- **TASK STATEMENT**
For each record below, set it down exactly but leave out any picture.

Data entries:
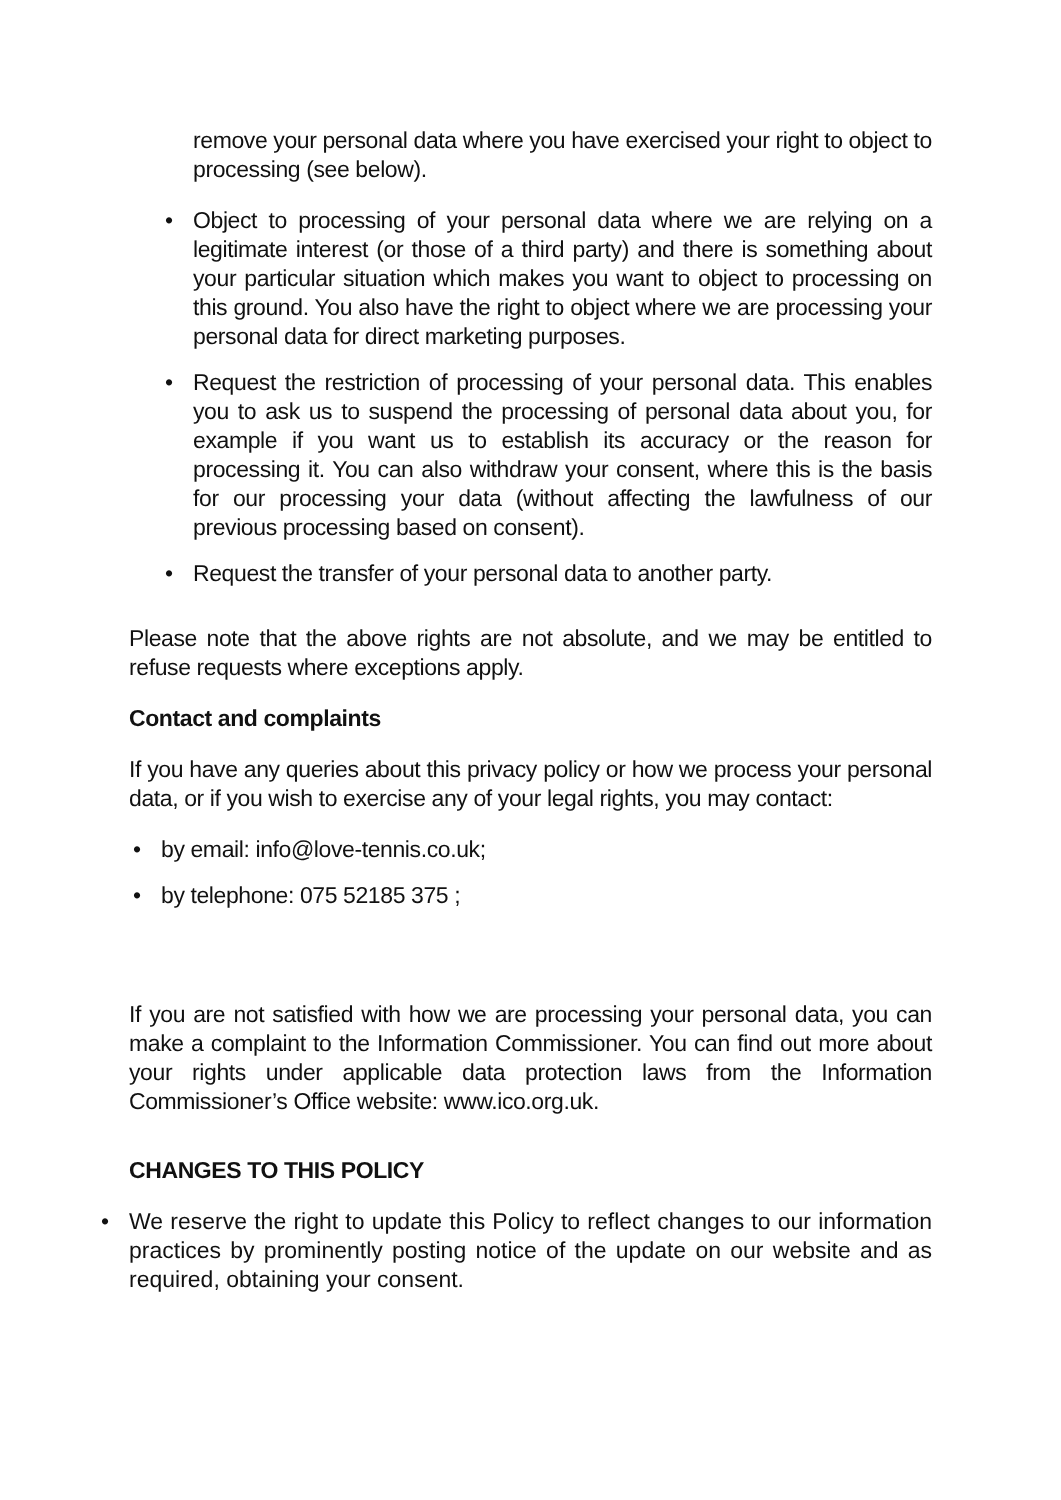remove your personal data where you have exercised your right to object to processing (see below).
• Object to processing of your personal data where we are relying on a legitimate interest (or those of a third party) and there is something about your particular situation which makes you want to object to processing on this ground. You also have the right to object where we are processing your personal data for direct marketing purposes.
• Request the restriction of processing of your personal data. This enables you to ask us to suspend the processing of personal data about you, for example if you want us to establish its accuracy or the reason for processing it. You can also withdraw your consent, where this is the basis for our processing your data (without affecting the lawfulness of our previous processing based on consent).
• Request the transfer of your personal data to another party.
Please note that the above rights are not absolute, and we may be entitled to refuse requests where exceptions apply.
Contact and complaints
If you have any queries about this privacy policy or how we process your personal data, or if you wish to exercise any of your legal rights, you may contact:
• by email: info@love-tennis.co.uk;
• by telephone: 075 52185 375 ;
If you are not satisfied with how we are processing your personal data, you can make a complaint to the Information Commissioner. You can find out more about your rights under applicable data protection laws from the Information Commissioner’s Office website: www.ico.org.uk.
CHANGES TO THIS POLICY
• We reserve the right to update this Policy to reflect changes to our information practices by prominently posting notice of the update on our website and as required, obtaining your consent.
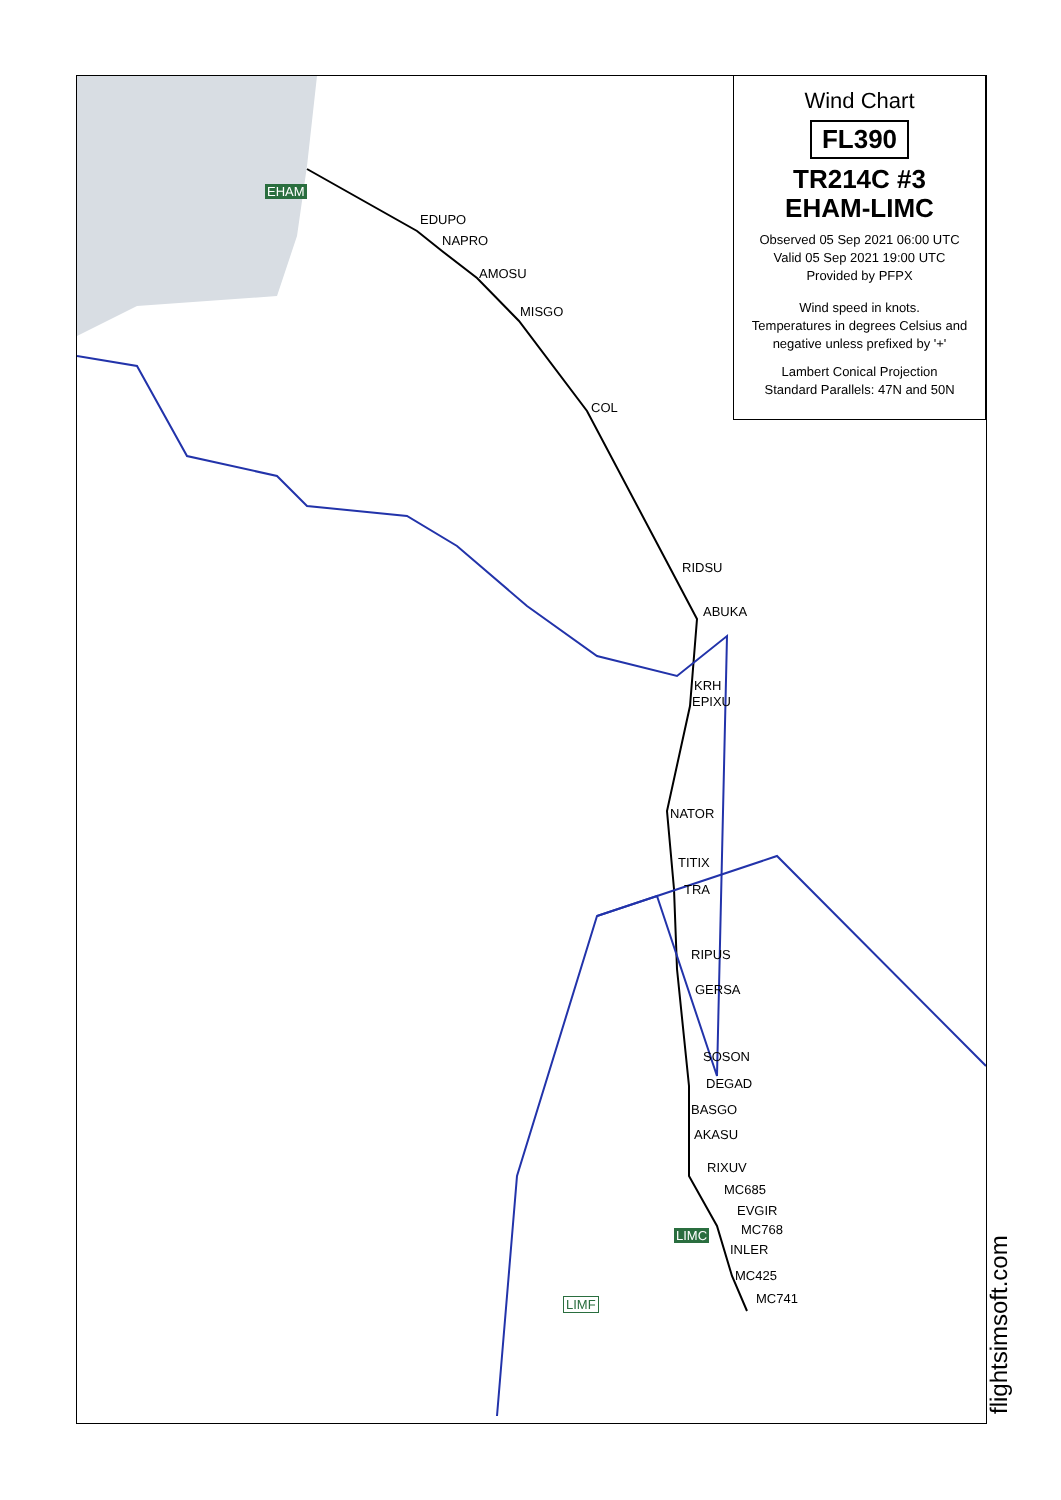EHAM
EDUPO
NAPRO
AMOSU
MISGO
COL
RIDSU
ABUKA
KRH
EPIXU
NATOR
TITIX
TRA
RIPUS
GERSA
SOSON
DEGAD
BASGO
AKASU
RIXUV
MC685
EVGIR
MC768
INLER
MC425
MC741
LIMC
LIMF
Wind Chart
FL390
TR214C #3
EHAM-LIMC
Observed 05 Sep 2021 06:00 UTC
Valid 05 Sep 2021 19:00 UTC
Provided by PFPX
Wind speed in knots.
Temperatures in degrees Celsius and negative unless prefixed by '+'
Lambert Conical Projection
Standard Parallels: 47N and 50N
flightsimsoft.com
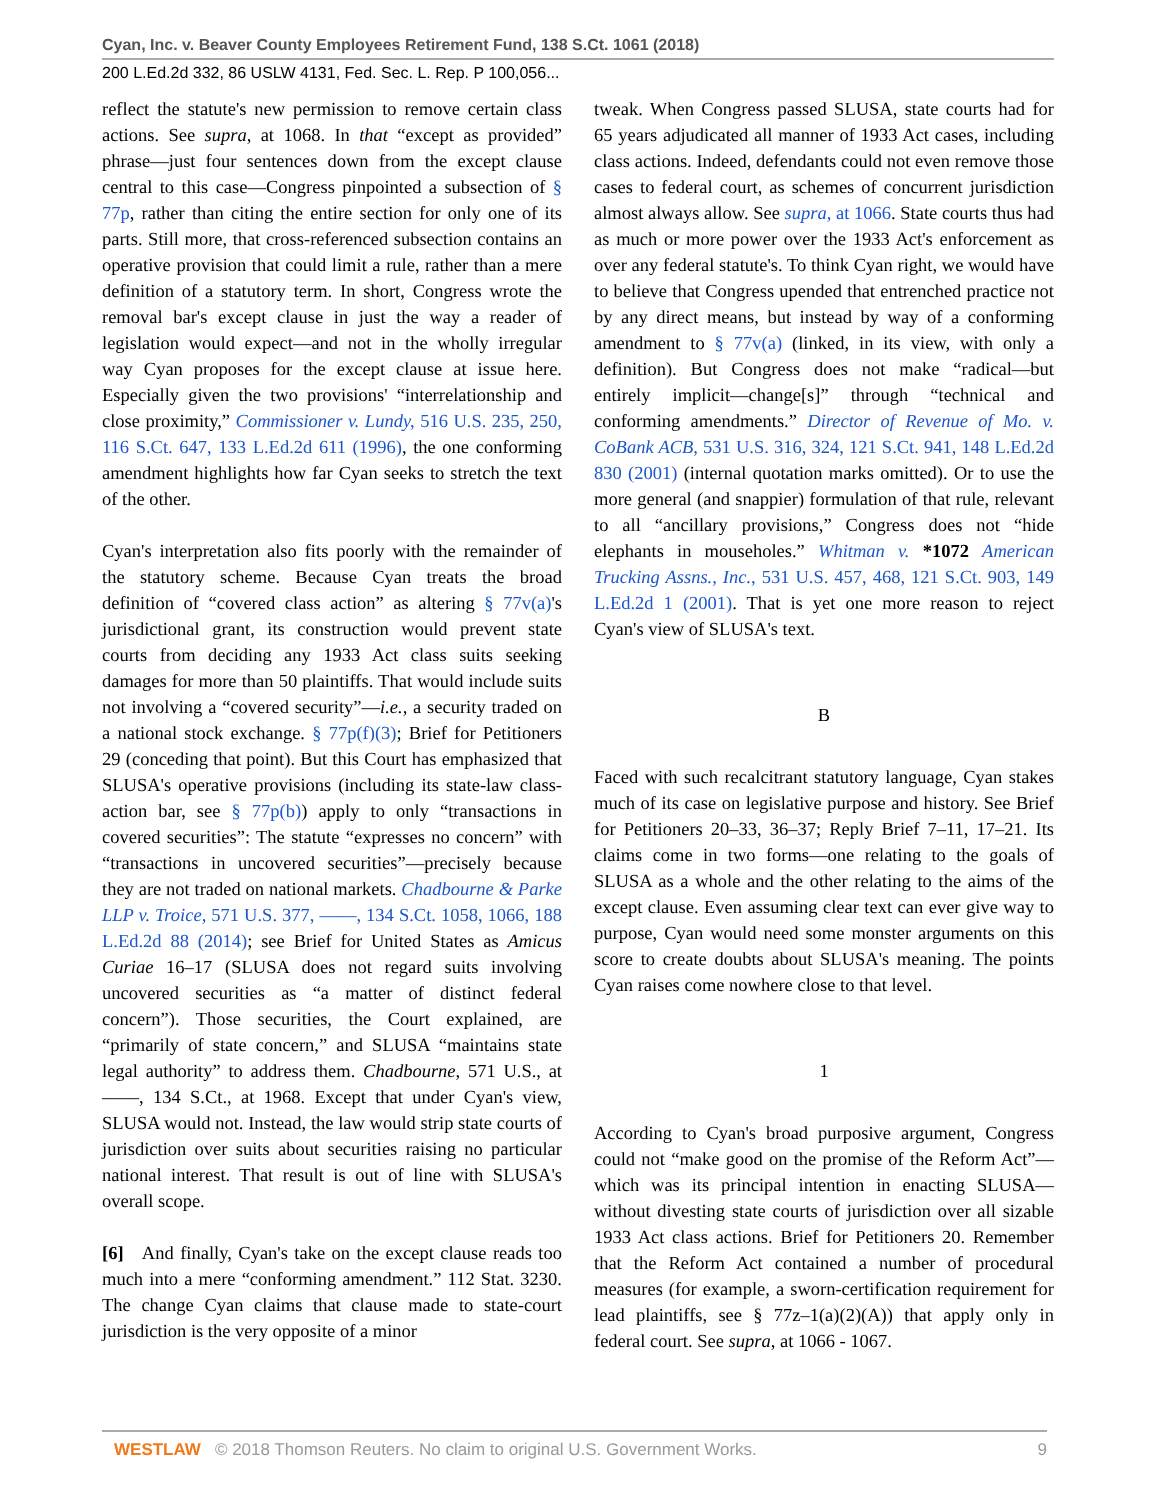Cyan, Inc. v. Beaver County Employees Retirement Fund, 138 S.Ct. 1061 (2018)
200 L.Ed.2d 332, 86 USLW 4131, Fed. Sec. L. Rep. P 100,056...
reflect the statute's new permission to remove certain class actions. See supra, at 1068. In that “except as provided” phrase—just four sentences down from the except clause central to this case—Congress pinpointed a subsection of § 77p, rather than citing the entire section for only one of its parts. Still more, that cross-referenced subsection contains an operative provision that could limit a rule, rather than a mere definition of a statutory term. In short, Congress wrote the removal bar's except clause in just the way a reader of legislation would expect—and not in the wholly irregular way Cyan proposes for the except clause at issue here. Especially given the two provisions' “interrelationship and close proximity,” Commissioner v. Lundy, 516 U.S. 235, 250, 116 S.Ct. 647, 133 L.Ed.2d 611 (1996), the one conforming amendment highlights how far Cyan seeks to stretch the text of the other.
Cyan's interpretation also fits poorly with the remainder of the statutory scheme. Because Cyan treats the broad definition of “covered class action” as altering § 77v(a)'s jurisdictional grant, its construction would prevent state courts from deciding any 1933 Act class suits seeking damages for more than 50 plaintiffs. That would include suits not involving a “covered security”—i.e., a security traded on a national stock exchange. § 77p(f)(3); Brief for Petitioners 29 (conceding that point). But this Court has emphasized that SLUSA's operative provisions (including its state-law class-action bar, see § 77p(b)) apply to only “transactions in covered securities”: The statute “expresses no concern” with “transactions in uncovered securities”—precisely because they are not traded on national markets. Chadbourne & Parke LLP v. Troice, 571 U.S. 377, ––––, 134 S.Ct. 1058, 1066, 188 L.Ed.2d 88 (2014); see Brief for United States as Amicus Curiae 16–17 (SLUSA does not regard suits involving uncovered securities as “a matter of distinct federal concern”). Those securities, the Court explained, are “primarily of state concern,” and SLUSA “maintains state legal authority” to address them. Chadbourne, 571 U.S., at ––––, 134 S.Ct., at 1968. Except that under Cyan's view, SLUSA would not. Instead, the law would strip state courts of jurisdiction over suits about securities raising no particular national interest. That result is out of line with SLUSA's overall scope.
[6] And finally, Cyan's take on the except clause reads too much into a mere “conforming amendment.” 112 Stat. 3230. The change Cyan claims that clause made to state-court jurisdiction is the very opposite of a minor
tweak. When Congress passed SLUSA, state courts had for 65 years adjudicated all manner of 1933 Act cases, including class actions. Indeed, defendants could not even remove those cases to federal court, as schemes of concurrent jurisdiction almost always allow. See supra, at 1066. State courts thus had as much or more power over the 1933 Act's enforcement as over any federal statute's. To think Cyan right, we would have to believe that Congress upended that entrenched practice not by any direct means, but instead by way of a conforming amendment to § 77v(a) (linked, in its view, with only a definition). But Congress does not make “radical—but entirely implicit—change[s]” through “technical and conforming amendments.” Director of Revenue of Mo. v. CoBank ACB, 531 U.S. 316, 324, 121 S.Ct. 941, 148 L.Ed.2d 830 (2001) (internal quotation marks omitted). Or to use the more general (and snappier) formulation of that rule, relevant to all “ancillary provisions,” Congress does not “hide elephants in mouseholes.” Whitman v. *1072 American Trucking Assns., Inc., 531 U.S. 457, 468, 121 S.Ct. 903, 149 L.Ed.2d 1 (2001). That is yet one more reason to reject Cyan's view of SLUSA's text.
B
Faced with such recalcitrant statutory language, Cyan stakes much of its case on legislative purpose and history. See Brief for Petitioners 20–33, 36–37; Reply Brief 7–11, 17–21. Its claims come in two forms—one relating to the goals of SLUSA as a whole and the other relating to the aims of the except clause. Even assuming clear text can ever give way to purpose, Cyan would need some monster arguments on this score to create doubts about SLUSA's meaning. The points Cyan raises come nowhere close to that level.
1
According to Cyan's broad purposive argument, Congress could not “make good on the promise of the Reform Act”—which was its principal intention in enacting SLUSA—without divesting state courts of jurisdiction over all sizable 1933 Act class actions. Brief for Petitioners 20. Remember that the Reform Act contained a number of procedural measures (for example, a sworn-certification requirement for lead plaintiffs, see § 77z–1(a)(2)(A)) that apply only in federal court. See supra, at 1066 - 1067.
WESTLAW © 2018 Thomson Reuters. No claim to original U.S. Government Works. 9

- **RESPONSE AREA**
remove your personal data where you have exercised your right to object to processing (see below).
• Object to processing of your personal data where we are relying on a legitimate interest (or those of a third party) and there is something about your particular situation which makes you want to object to processing on this ground. You also have the right to object where we are processing your personal data for direct marketing purposes.
• Request the restriction of processing of your personal data. This enables you to ask us to suspend the processing of personal data about you, for example if you want us to establish its accuracy or the reason for processing it. You can also withdraw your consent, where this is the basis for our processing your data (without affecting the lawfulness of our previous processing based on consent).
• Request the transfer of your personal data to another party.
Please note that the above rights are not absolute, and we may be entitled to refuse requests where exceptions apply.
Contact and complaints
If you have any queries about this privacy policy or how we process your personal data, or if you wish to exercise any of your legal rights, you may contact:
• by email: info@love-tennis.co.uk;
• by telephone: 075 52185 375 ;
If you are not satisfied with how we are processing your personal data, you can make a complaint to the Information Commissioner. You can find out more about your rights under applicable data protection laws from the Information Commissioner’s Office website: www.ico.org.uk.
CHANGES TO THIS POLICY
• We reserve the right to update this Policy to reflect changes to our information practices by prominently posting notice of the update on our website and as required, obtaining your consent.
EHAM
EDUPO
NAPRO
AMOSU
MISGO
COL
RIDSU
ABUKA
KRH
EPIXU
NATOR
TITIX
TRA
RIPUS
GERSA
SOSON
DEGAD
BASGO
AKASU
RIXUV
MC685
EVGIR
MC768
INLER
MC425
MC741
LIMC
LIMF
Wind Chart
FL390
TR214C #3
EHAM-LIMC
Observed 05 Sep 2021 06:00 UTC
Valid 05 Sep 2021 19:00 UTC
Provided by PFPX
Wind speed in knots.
Temperatures in degrees Celsius and negative unless prefixed by '+'
Lambert Conical Projection
Standard Parallels: 47N and 50N
flightsimsoft.com
Cyan, Inc. v. Beaver County Employees Retirement Fund, 138 S.Ct. 1061 (2018)
200 L.Ed.2d 332, 86 USLW 4131, Fed. Sec. L. Rep. P 100,056...
reflect the statute's new permission to remove certain class actions. See supra, at 1068. In that “except as provided” phrase—just four sentences down from the except clause central to this case—Congress pinpointed a subsection of § 77p, rather than citing the entire section for only one of its parts. Still more, that cross-referenced subsection contains an operative provision that could limit a rule, rather than a mere definition of a statutory term. In short, Congress wrote the removal bar's except clause in just the way a reader of legislation would expect—and not in the wholly irregular way Cyan proposes for the except clause at issue here. Especially given the two provisions' “interrelationship and close proximity,” Commissioner v. Lundy, 516 U.S. 235, 250, 116 S.Ct. 647, 133 L.Ed.2d 611 (1996), the one conforming amendment highlights how far Cyan seeks to stretch the text of the other.
Cyan's interpretation also fits poorly with the remainder of the statutory scheme. Because Cyan treats the broad definition of “covered class action” as altering § 77v(a)'s jurisdictional grant, its construction would prevent state courts from deciding any 1933 Act class suits seeking damages for more than 50 plaintiffs. That would include suits not involving a “covered security”—i.e., a security traded on a national stock exchange. § 77p(f)(3); Brief for Petitioners 29 (conceding that point). But this Court has emphasized that SLUSA's operative provisions (including its state-law class-action bar, see § 77p(b)) apply to only “transactions in covered securities”: The statute “expresses no concern” with “transactions in uncovered securities”—precisely because they are not traded on national markets. Chadbourne & Parke LLP v. Troice, 571 U.S. 377, ––––, 134 S.Ct. 1058, 1066, 188 L.Ed.2d 88 (2014); see Brief for United States as Amicus Curiae 16–17 (SLUSA does not regard suits involving uncovered securities as “a matter of distinct federal concern”). Those securities, the Court explained, are “primarily of state concern,” and SLUSA “maintains state legal authority” to address them. Chadbourne, 571 U.S., at ––––, 134 S.Ct., at 1968. Except that under Cyan's view, SLUSA would not. Instead, the law would strip state courts of jurisdiction over suits about securities raising no particular national interest. That result is out of line with SLUSA's overall scope.
[6] And finally, Cyan's take on the except clause reads too much into a mere “conforming amendment.” 112 Stat. 3230. The change Cyan claims that clause made to state-court jurisdiction is the very opposite of a minor
tweak. When Congress passed SLUSA, state courts had for 65 years adjudicated all manner of 1933 Act cases, including class actions. Indeed, defendants could not even remove those cases to federal court, as schemes of concurrent jurisdiction almost always allow. See supra, at 1066. State courts thus had as much or more power over the 1933 Act's enforcement as over any federal statute's. To think Cyan right, we would have to believe that Congress upended that entrenched practice not by any direct means, but instead by way of a conforming amendment to § 77v(a) (linked, in its view, with only a definition). But Congress does not make “radical—but entirely implicit—change[s]” through “technical and conforming amendments.” Director of Revenue of Mo. v. CoBank ACB, 531 U.S. 316, 324, 121 S.Ct. 941, 148 L.Ed.2d 830 (2001) (internal quotation marks omitted). Or to use the more general (and snappier) formulation of that rule, relevant to all “ancillary provisions,” Congress does not “hide elephants in mouseholes.” Whitman v. *1072 American Trucking Assns., Inc., 531 U.S. 457, 468, 121 S.Ct. 903, 149 L.Ed.2d 1 (2001). That is yet one more reason to reject Cyan's view of SLUSA's text.
B
Faced with such recalcitrant statutory language, Cyan stakes much of its case on legislative purpose and history. See Brief for Petitioners 20–33, 36–37; Reply Brief 7–11, 17–21. Its claims come in two forms—one relating to the goals of SLUSA as a whole and the other relating to the aims of the except clause. Even assuming clear text can ever give way to purpose, Cyan would need some monster arguments on this score to create doubts about SLUSA's meaning. The points Cyan raises come nowhere close to that level.
1
According to Cyan's broad purposive argument, Congress could not “make good on the promise of the Reform Act”—which was its principal intention in enacting SLUSA—without divesting state courts of jurisdiction over all sizable 1933 Act class actions. Brief for Petitioners 20. Remember that the Reform Act contained a number of procedural measures (for example, a sworn-certification requirement for lead plaintiffs, see § 77z–1(a)(2)(A)) that apply only in federal court. See supra, at 1066 - 1067.
WESTLAW © 2018 Thomson Reuters. No claim to original U.S. Government Works. 9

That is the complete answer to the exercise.